(Saved entries)
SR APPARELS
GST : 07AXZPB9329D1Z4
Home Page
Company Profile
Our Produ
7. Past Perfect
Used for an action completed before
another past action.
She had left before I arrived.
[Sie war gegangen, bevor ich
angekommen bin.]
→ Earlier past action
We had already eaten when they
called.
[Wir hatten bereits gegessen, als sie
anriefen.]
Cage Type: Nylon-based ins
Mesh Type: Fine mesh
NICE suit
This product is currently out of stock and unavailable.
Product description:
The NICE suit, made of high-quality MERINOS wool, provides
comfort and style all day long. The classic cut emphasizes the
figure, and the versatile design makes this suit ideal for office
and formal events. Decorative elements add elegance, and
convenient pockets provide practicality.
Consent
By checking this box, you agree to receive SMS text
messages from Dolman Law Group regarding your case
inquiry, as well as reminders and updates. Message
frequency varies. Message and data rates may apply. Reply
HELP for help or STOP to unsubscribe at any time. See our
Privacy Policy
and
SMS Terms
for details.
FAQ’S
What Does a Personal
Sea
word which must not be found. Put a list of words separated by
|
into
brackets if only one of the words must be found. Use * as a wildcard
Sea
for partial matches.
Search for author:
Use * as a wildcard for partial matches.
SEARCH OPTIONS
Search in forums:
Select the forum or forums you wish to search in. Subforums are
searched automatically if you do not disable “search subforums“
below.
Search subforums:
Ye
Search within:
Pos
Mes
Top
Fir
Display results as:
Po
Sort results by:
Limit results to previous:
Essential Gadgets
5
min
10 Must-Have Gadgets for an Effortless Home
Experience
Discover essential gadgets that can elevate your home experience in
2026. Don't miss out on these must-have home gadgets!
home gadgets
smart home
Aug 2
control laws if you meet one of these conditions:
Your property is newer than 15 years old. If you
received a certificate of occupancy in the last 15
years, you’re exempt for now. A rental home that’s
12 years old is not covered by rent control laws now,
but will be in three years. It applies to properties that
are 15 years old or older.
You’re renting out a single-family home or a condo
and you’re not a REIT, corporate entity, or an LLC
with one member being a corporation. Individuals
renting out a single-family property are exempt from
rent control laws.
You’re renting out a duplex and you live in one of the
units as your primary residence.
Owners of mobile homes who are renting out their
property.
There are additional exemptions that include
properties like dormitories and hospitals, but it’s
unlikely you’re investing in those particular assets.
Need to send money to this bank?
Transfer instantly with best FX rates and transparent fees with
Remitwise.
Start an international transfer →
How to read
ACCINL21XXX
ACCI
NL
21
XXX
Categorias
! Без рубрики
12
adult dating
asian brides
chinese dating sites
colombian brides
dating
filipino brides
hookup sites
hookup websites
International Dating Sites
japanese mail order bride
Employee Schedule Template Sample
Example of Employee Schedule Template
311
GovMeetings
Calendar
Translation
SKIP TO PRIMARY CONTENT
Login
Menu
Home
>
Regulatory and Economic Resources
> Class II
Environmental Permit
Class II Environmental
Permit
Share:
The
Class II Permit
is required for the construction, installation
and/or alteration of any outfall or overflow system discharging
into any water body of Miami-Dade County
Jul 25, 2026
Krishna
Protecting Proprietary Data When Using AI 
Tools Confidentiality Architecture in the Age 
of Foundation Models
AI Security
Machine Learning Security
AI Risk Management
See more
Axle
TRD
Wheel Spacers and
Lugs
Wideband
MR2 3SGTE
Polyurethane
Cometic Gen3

**Your objective:** Print every line of the saved entries above verbatim, from first to last, changing nothing.

**Response for this exercise:**
SR APPARELS
GST : 07AXZPB9329D1Z4
Home Page
Company Profile
Our Produ
7. Past Perfect
Used for an action completed before
another past action.
She had left before I arrived.
[Sie war gegangen, bevor ich
angekommen bin.]
→ Earlier past action
We had already eaten when they
called.
[Wir hatten bereits gegessen, als sie
anriefen.]
Cage Type: Nylon-based ins
Mesh Type: Fine mesh
NICE suit
This product is currently out of stock and unavailable.
Product description:
The NICE suit, made of high-quality MERINOS wool, provides
comfort and style all day long. The classic cut emphasizes the
figure, and the versatile design makes this suit ideal for office
and formal events. Decorative elements add elegance, and
convenient pockets provide practicality.
Consent
By checking this box, you agree to receive SMS text
messages from Dolman Law Group regarding your case
inquiry, as well as reminders and updates. Message
frequency varies. Message and data rates may apply. Reply
HELP for help or STOP to unsubscribe at any time. See our
Privacy Policy
and
SMS Terms
for details.
FAQ’S
What Does a Personal
Sea
word which must not be found. Put a list of words separated by
|
into
brackets if only one of the words must be found. Use * as a wildcard
Sea
for partial matches.
Search for author:
Use * as a wildcard for partial matches.
SEARCH OPTIONS
Search in forums:
Select the forum or forums you wish to search in. Subforums are
searched automatically if you do not disable “search subforums“
below.
Search subforums:
Ye
Search within:
Pos
Mes
Top
Fir
Display results as:
Po
Sort results by:
Limit results to previous:
Essential Gadgets
5
min
10 Must-Have Gadgets for an Effortless Home
Experience
Discover essential gadgets that can elevate your home experience in
2026. Don't miss out on these must-have home gadgets!
home gadgets
smart home
Aug 2
control laws if you meet one of these conditions:
Your property is newer than 15 years old. If you
received a certificate of occupancy in the last 15
years, you’re exempt for now. A rental home that’s
12 years old is not covered by rent control laws now,
but will be in three years. It applies to properties that
are 15 years old or older.
You’re renting out a single-family home or a condo
and you’re not a REIT, corporate entity, or an LLC
with one member being a corporation. Individuals
renting out a single-family property are exempt from
rent control laws.
You’re renting out a duplex and you live in one of the
units as your primary residence.
Owners of mobile homes who are renting out their
property.
There are additional exemptions that include
properties like dormitories and hospitals, but it’s
unlikely you’re investing in those particular assets.
Need to send money to this bank?
Transfer instantly with best FX rates and transparent fees with
Remitwise.
Start an international transfer →
How to read
ACCINL21XXX
ACCI
NL
21
XXX
Categorias
! Без рубрики
12
adult dating
asian brides
chinese dating sites
colombian brides
dating
filipino brides
hookup sites
hookup websites
International Dating Sites
japanese mail order bride
Employee Schedule Template Sample
Example of Employee Schedule Template
311
GovMeetings
Calendar
Translation
SKIP TO PRIMARY CONTENT
Login
Menu
Home
>
Regulatory and Economic Resources
> Class II
Environmental Permit
Class II Environmental
Permit
Share:
The
Class II Permit
is required for the construction, installation
and/or alteration of any outfall or overflow system discharging
into any water body of Miami-Dade County
Jul 25, 2026
Krishna
Protecting Proprietary Data When Using AI 
Tools Confidentiality Architecture in the Age 
of Foundation Models
AI Security
Machine Learning Security
AI Risk Management
See more
Axle
TRD
Wheel Spacers and
Lugs
Wideband
MR2 3SGTE
Polyurethane
Cometic Gen3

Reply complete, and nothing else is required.